A proper cock-up,” he stated.

I looked down at the Persian rug on the floor, its design filled with happy blues and yellows. Whoever set the trap attached that scene analyzer to the logan stone. That’s why the unit’s serial number appeared in no one’s records. It was a real prang, though, authentic enough to get Shad and me there. It was the genuine article. The power supply, therefore—

After a beat of stunned silence, my headache was temporarily forgotten. “Thanks for ringing me up, Parker. I appreciate it more than I can say.”

“Not at all—”

I hung up, stood, and limped down the hall into the kitchen where Walter, our Rent-A-Mech, was finishing up the breakfast dishes.

Walter was one of thousands of the same model mechanical purchased years ago by Exeter’s Rent-A-Mech, Ltd. to go in service on a lease basis only to have all of their workers emancipated by Parliament because modified human engram based artificial intelligence was included in the Parliamentary Reform Act of 2132. The mechs, in response, bought the firm from the owners whom they kept on to run the company. All Rent-A-Mechs in the city looked like twentieth-century actor Stephen Fry in his role as Jeeves, had that venerable valet’s epidermis been made of brushed titanium. Since the takeover, however, the livery in most cases had been traded in on more casual wear. It depended on the client. Walter wore earth tones and corduroy at our place.

“Walter,” I said, “are you free for the remainder of the day? I know you have other clients.”

“I am yours to command, sir.
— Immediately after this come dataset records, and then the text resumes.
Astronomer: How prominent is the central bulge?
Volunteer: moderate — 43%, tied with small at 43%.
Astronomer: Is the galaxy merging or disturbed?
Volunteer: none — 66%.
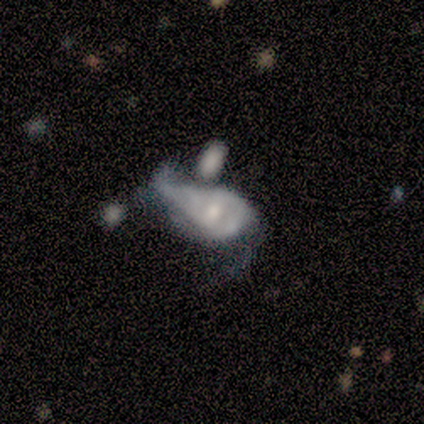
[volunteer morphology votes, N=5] smooth-or-featured: featured or disk: 100% | smooth: 0% | star or artifact: 0%
  disk-edge-on: no: 100% | yes: 0%
    bar: no: 60% | weak: 40% | strong: 0%
    has-spiral-arms: yes: 80% | no: 20%
      spiral-winding: loose: 75% | medium: 25% | tight: 0%
      spiral-arm-count: 2: 75% | can't tell: 25% | 1: 0% | 3: 0% | 4: 0% | more than 4: 0%
    bulge-size: small: 60% | moderate: 40% | dominant: 0% | large: 0% | none: 0%
  merging: minor disturbance: 40% (tied) | merger: 40% (tied) | major disturbance: 20% | none: 0%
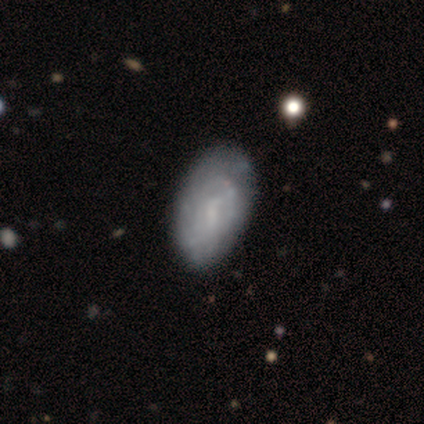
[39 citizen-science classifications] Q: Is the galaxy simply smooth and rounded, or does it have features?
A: featured or disk — 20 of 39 (51%).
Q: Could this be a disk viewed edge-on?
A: no — 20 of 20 (100%).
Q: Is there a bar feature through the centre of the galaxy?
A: no — 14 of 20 (70%).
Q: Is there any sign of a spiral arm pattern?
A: yes — 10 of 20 (50%, tied with no).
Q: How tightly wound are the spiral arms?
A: tight — 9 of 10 (90%).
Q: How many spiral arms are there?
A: can't tell — 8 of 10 (80%).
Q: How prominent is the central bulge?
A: small — 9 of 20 (45%, tied with none).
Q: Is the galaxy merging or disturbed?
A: none — 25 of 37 (68%).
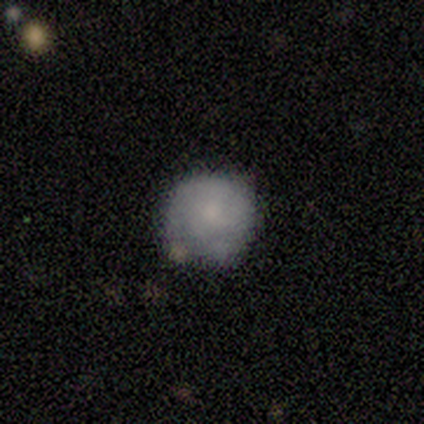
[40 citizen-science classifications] Smooth or featured: smooth — 65% (featured or disk — 32%)
How rounded: round — 100%
Merging: none — 62% (minor disturbance — 33%)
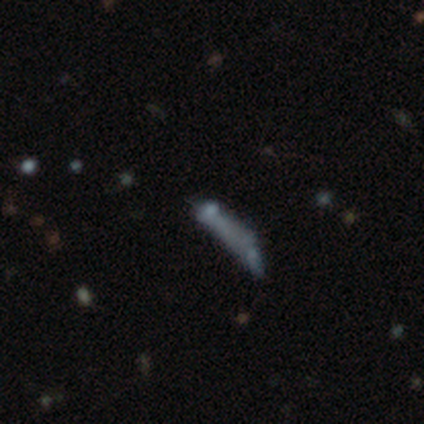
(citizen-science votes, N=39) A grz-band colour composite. It shows a featured or disk galaxy (44%) with no bar (93%), no spiral arms (100%) and no central bulge (80%). Merging: major disturbance (30%, tied with merger).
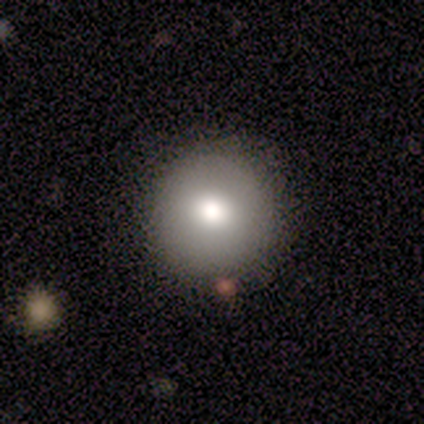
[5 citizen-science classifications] smooth 80%, featured or disk 20%, star or artifact 0%. Down the decision tree: how rounded — round (100%); merging — none (100%).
If dinner is to be served here at the usual time, however, I should begin preparations at around five.”

“Can you drive Val, Nadine, and me out to the north moor near Okehampton?”
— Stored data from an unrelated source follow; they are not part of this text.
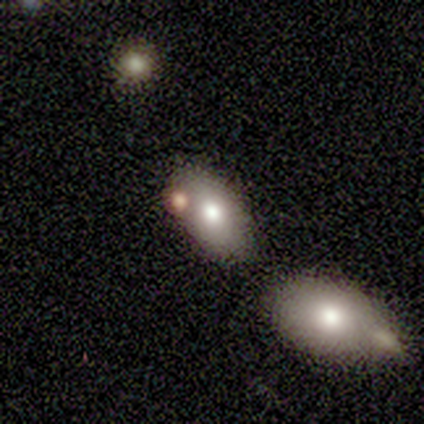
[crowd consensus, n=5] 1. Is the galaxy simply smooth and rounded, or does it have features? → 60% smooth, 40% featured or disk, 0% star or artifact.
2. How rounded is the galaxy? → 67% in between, 33% round, 0% cigar-shaped.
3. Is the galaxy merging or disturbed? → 40% none (tied), 40% merger (tied), 20% minor disturbance, 0% major disturbance.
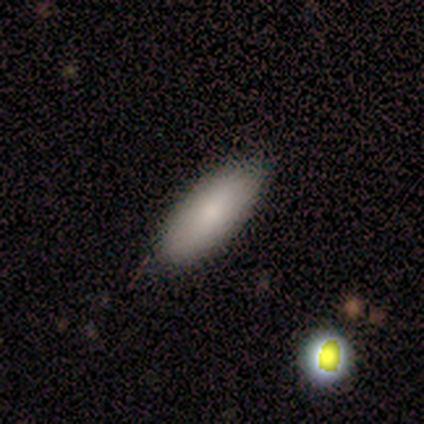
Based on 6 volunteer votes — A smooth galaxy with no disk features (100%) that is in between round and cigar-shaped (100%).

Vote fractions:
- Smooth or featured? smooth: 100% / featured or disk: 0% / star or artifact: 0%
- How rounded? in between: 100% / round: 0% / cigar-shaped: 0%
- Merging? none: 83% / minor disturbance: 17% / major disturbance: 0% / merger: 0%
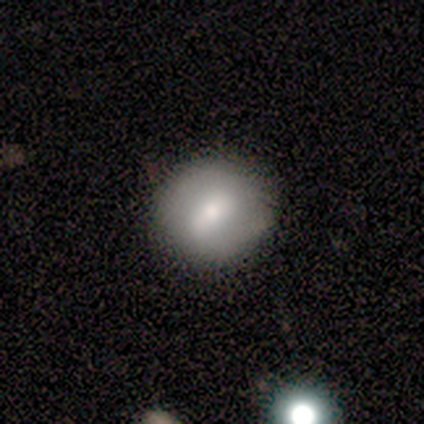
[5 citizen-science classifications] smooth-or-featured: featured or disk: 80% | smooth: 20% | star or artifact: 0%
  disk-edge-on: no: 100% | yes: 0%
    bar: strong: 50% | weak: 25% | no: 25%
    has-spiral-arms: no: 75% | yes: 25%
    bulge-size: moderate: 75% | small: 25% | dominant: 0% | large: 0% | none: 0%
  merging: none: 60% | minor disturbance: 20% | major disturbance: 20% | merger: 0%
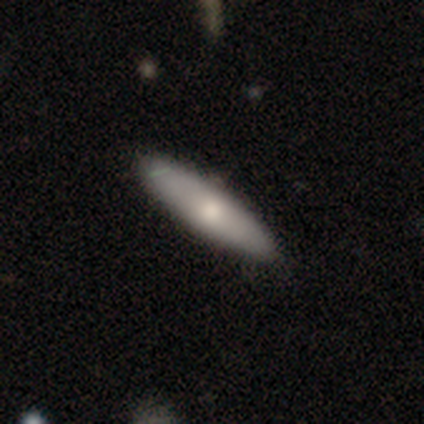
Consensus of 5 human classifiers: Q: Smooth or featured?
A: featured or disk (60%); runner-up: smooth (40%)
Q: Edge-on disk?
A: yes (67%); runner-up: no (33%)
Q: Edge-on bulge?
A: rounded (100%)
Q: Merging?
A: none (100%)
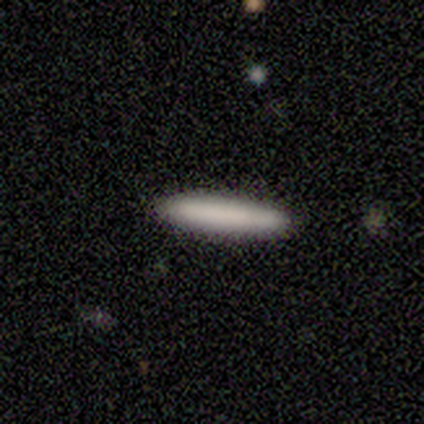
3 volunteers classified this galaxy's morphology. A smooth galaxy with no disk features (100%) that is cigar-shaped (67%). Merging: none (100%).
“Indeed I can, sir. When would that be?” I’d urged him to call me Harry, but Walter said it just wouldn’t do.

“Right now. It’s rather urgent.”

“Very well, sir. I’ll bring my electric around, shall I?”

“Thank you.”

I hobbled up the stairs to the guest room where Nadine had been staying since the news about Shad. It was smallish, a single window looking over the garden, pale peach walls, and a single bed with a powder blue coverlet. Val and her friend were both sitting on the bed. “Walter’s going to drive us out to the moor,” I said to Val. “He’s bringing his car around now.”

“Thank you, Harry,” said Nadine. “It’s a terrible imposition, I know.”
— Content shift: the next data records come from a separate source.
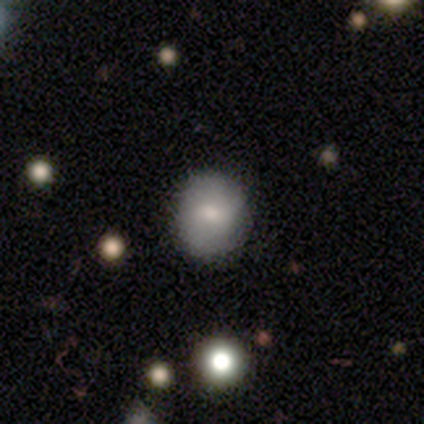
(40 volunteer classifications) This appears to be a smooth galaxy with no disk features (80%) that is round (81%). Merging: none (65%).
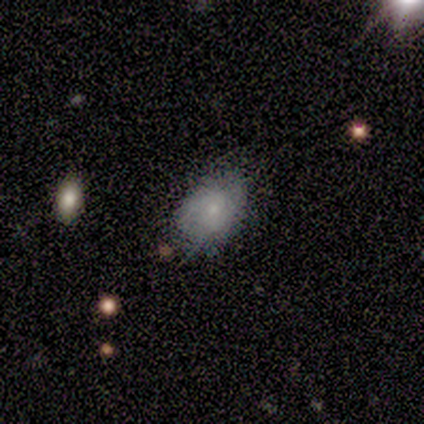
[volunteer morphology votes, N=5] This appears to be a smooth galaxy with no disk features (80%) that is in between round and cigar-shaped (100%). Merging: minor disturbance (60%).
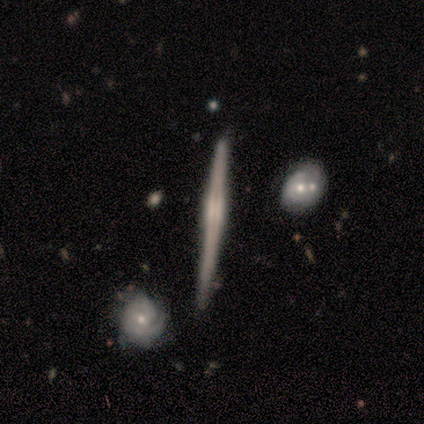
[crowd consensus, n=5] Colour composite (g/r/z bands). It shows a featured or disk galaxy (80%) viewed edge-on (75%) with a boxy central bulge (33%, tied with none and rounded). Merging: none (80%).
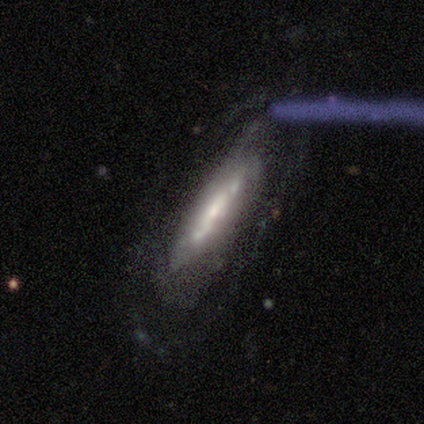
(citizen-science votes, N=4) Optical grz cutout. It shows a featured or disk galaxy (100%) viewed edge-on (50%, tied with no) with no central bulge (50%, tied with rounded). Merging: none (50%).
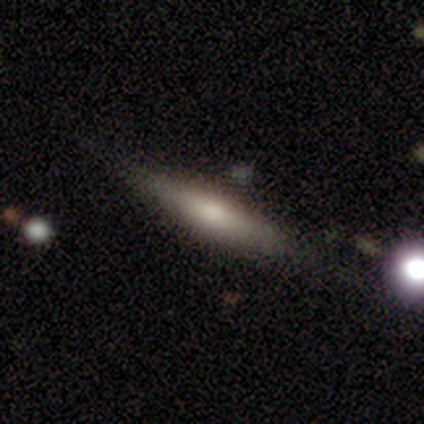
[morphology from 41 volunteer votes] Smooth or featured? smooth (49%)
How rounded? cigar-shaped (75%)
Merging? none (67%)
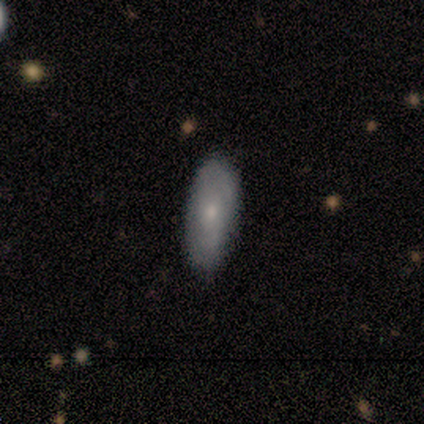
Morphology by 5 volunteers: Smooth or featured? 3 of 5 (60%) said smooth. How rounded? 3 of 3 (100%) said in between. Merging? 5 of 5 (100%) said none.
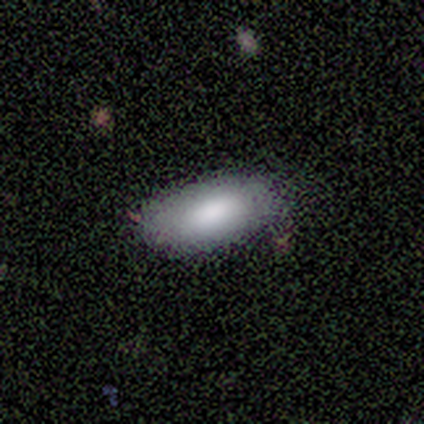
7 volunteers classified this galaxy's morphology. Overall: smooth (71%). How rounded: in between (80%). Merging: none (100%).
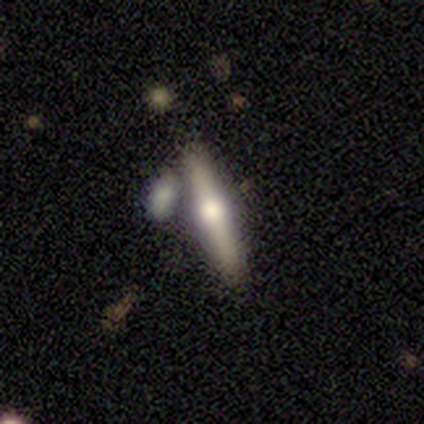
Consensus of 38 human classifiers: Smooth or featured? 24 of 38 (63%) said featured or disk. Edge-on disk? 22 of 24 (92%) said yes. Edge-on bulge? 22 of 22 (100%) said rounded. Merging? 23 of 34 (68%) said none.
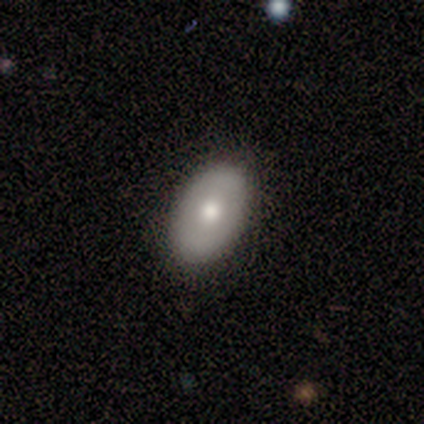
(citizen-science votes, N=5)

“Not at all.” I debated offering my possible piece of news. False hope and such. However, it was either tell Nadine now or at Hangingstone Hill.

“Harry, what is it?” asked Val.

“There is a possibility,” I looked at Nadine, “just a possibility, mind you, that Guy is still alive.” As they started to speak all at once I held up my hands. “A slim chance, but a chance. I’ll explain in the car. Let’s get going.”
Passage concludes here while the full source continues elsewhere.